Further, he said that training large scale models to convergence takes weeks or months and depends on the size of the supercomputer used. Pointing at the table on the GitHub page, Kharya explained that listings are called ‘scaling studies.’ These create a measure of what kind of performance can be obtained even without training a model to convergence. He said such studies can be done by doing partial training runs for a few minutes at different scale and model sizes.
Giving an analogy of a car and ‘miles per gallon’ measure, Kharya said that the figures for various metrics like ‘achieved teraFLOPs’ are ‘real data points’ measured by conducting partial training runs, like what it takes to train and deploy a particular model before they commit to doing so.
Further explaining, he said different customers use different models, and they need to estimate, say if they were to bring a model size online on an NVIDIA platform – how much computing resources would they need to invest, or if they had a given amount of computing resources – how long would it take to train these models.
Similarly, the data points in FLOPs tell a customer/user how long they would need a cloud instance or how large an instance they will need for a given amount of training time. What that means is, Megatron Turing NLG with 530 parameters is the largest model whose neural weights are fairly developed to be able to perform on benchmark tests, of which Microsoft and NVIDIA offered several results/outcomes. The uniqueness of that is the ability to deploy such a large model across parallelised infrastructure, said Kharya.
According to him, as these models continue to scale, they can break the memory of a single GPU and sometimes do not even fit in the memory of a single server. He said, using the Megatron software to split models between different GPUs and different servers, alongside both ‘data parallelism and model parallelism’ and smarter networking, you are able to achieve high efficiency. “50 per cent of theoretical peak performance of GPUs,” added Kharya. He said it is a very high number, where you are achieving hundreds of teraFLOPs for every GPU.
So, will NVIDIA and Microsoft ‘train to convergence’ an actual one-trillion model? To this, Kharya said that everyone in the industry is working on these really large models, and it is going to happen, but only time can tell, by whom and when – we will have to wait and watch.

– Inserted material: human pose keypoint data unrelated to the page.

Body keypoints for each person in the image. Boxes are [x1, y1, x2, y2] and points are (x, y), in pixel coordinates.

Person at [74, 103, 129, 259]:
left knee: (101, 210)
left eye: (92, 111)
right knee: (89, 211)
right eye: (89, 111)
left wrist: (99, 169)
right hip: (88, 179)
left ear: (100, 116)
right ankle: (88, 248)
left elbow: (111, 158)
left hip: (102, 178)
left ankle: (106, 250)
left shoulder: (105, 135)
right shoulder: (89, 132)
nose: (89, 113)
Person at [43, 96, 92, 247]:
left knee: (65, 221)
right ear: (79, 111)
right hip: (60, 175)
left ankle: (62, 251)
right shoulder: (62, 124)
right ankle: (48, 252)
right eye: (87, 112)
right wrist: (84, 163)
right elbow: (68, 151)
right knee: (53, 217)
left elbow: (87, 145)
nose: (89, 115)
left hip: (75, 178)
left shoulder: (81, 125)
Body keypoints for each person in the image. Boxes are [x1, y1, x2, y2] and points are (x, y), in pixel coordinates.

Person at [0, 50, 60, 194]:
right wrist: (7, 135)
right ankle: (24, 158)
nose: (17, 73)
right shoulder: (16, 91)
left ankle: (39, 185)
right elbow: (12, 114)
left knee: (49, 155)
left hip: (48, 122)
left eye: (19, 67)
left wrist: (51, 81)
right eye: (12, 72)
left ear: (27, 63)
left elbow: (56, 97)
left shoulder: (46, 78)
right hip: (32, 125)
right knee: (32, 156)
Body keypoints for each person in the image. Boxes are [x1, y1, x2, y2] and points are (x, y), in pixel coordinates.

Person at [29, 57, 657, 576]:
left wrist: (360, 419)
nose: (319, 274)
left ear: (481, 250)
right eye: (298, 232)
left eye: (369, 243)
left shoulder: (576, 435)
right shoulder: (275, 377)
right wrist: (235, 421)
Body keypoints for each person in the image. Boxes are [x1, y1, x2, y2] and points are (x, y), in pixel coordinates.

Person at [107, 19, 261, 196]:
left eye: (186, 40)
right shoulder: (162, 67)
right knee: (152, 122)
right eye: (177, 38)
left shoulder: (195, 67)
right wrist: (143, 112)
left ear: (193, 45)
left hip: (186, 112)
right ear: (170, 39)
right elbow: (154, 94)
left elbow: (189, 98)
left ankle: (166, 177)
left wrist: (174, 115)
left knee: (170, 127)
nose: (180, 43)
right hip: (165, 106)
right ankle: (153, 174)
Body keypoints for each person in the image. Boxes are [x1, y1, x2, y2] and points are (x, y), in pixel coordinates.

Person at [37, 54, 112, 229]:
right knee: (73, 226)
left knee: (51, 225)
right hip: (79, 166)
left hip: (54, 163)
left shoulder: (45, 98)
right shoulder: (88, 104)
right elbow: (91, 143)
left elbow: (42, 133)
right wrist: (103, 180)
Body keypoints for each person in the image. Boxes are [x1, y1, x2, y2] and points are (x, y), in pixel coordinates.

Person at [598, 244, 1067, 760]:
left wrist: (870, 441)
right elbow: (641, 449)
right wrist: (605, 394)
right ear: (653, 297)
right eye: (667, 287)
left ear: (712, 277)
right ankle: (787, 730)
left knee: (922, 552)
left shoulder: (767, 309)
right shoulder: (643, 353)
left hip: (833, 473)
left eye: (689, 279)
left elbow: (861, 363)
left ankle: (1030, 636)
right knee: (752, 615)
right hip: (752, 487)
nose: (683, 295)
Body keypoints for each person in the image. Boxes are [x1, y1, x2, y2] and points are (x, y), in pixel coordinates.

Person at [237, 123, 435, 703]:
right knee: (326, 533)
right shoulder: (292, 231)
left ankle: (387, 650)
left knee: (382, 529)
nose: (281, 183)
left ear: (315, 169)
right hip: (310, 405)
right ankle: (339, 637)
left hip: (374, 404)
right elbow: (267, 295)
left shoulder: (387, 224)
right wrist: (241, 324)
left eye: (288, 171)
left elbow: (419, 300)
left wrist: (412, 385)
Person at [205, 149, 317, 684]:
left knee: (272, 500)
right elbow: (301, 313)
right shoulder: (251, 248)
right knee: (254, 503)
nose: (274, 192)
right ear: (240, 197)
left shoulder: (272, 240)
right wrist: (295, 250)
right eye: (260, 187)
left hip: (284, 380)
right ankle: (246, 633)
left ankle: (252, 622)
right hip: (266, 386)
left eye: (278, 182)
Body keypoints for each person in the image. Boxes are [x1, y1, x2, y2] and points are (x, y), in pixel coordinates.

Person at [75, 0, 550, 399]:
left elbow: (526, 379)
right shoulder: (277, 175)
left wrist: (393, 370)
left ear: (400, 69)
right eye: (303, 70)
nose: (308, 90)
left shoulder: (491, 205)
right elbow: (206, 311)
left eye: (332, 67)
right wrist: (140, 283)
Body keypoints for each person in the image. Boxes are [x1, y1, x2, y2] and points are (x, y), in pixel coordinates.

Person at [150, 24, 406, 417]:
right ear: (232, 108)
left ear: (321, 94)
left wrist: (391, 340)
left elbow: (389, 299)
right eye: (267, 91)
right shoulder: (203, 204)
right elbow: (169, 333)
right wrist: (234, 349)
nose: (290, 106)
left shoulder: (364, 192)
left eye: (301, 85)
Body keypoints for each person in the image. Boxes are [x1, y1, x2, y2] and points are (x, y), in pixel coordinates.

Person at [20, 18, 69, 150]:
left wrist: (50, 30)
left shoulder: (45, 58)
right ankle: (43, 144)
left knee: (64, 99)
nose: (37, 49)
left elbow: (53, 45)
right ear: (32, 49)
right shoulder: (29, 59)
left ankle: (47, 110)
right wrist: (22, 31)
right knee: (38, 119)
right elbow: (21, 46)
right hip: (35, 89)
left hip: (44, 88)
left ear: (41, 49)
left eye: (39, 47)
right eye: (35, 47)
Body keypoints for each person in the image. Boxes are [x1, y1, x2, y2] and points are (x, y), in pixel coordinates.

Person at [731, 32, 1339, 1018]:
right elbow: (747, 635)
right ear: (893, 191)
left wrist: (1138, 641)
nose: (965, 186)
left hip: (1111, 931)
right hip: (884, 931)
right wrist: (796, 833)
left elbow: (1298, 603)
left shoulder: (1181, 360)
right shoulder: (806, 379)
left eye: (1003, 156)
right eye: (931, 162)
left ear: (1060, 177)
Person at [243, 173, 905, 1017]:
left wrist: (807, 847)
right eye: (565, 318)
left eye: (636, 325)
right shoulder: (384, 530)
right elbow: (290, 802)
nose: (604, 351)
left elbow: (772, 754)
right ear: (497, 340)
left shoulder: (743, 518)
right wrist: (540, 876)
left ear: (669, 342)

Currently, MT-NLG is not a commercial product. It is a research project between NVIDIA and Microsoft. However, on NVIDIA’s website, this is available on a catalog page, and you can obtain dozens of models made available, including transformer-based language models and other kinds of neural networks for classification, language translation, object detection, text-to-speech, recommender engines, sentiment analysis, etc.
Kharya said that the models are ‘pre-trained’ and ready to be used for inference. However, a few customers enhance the model further with additional training runs on their own data.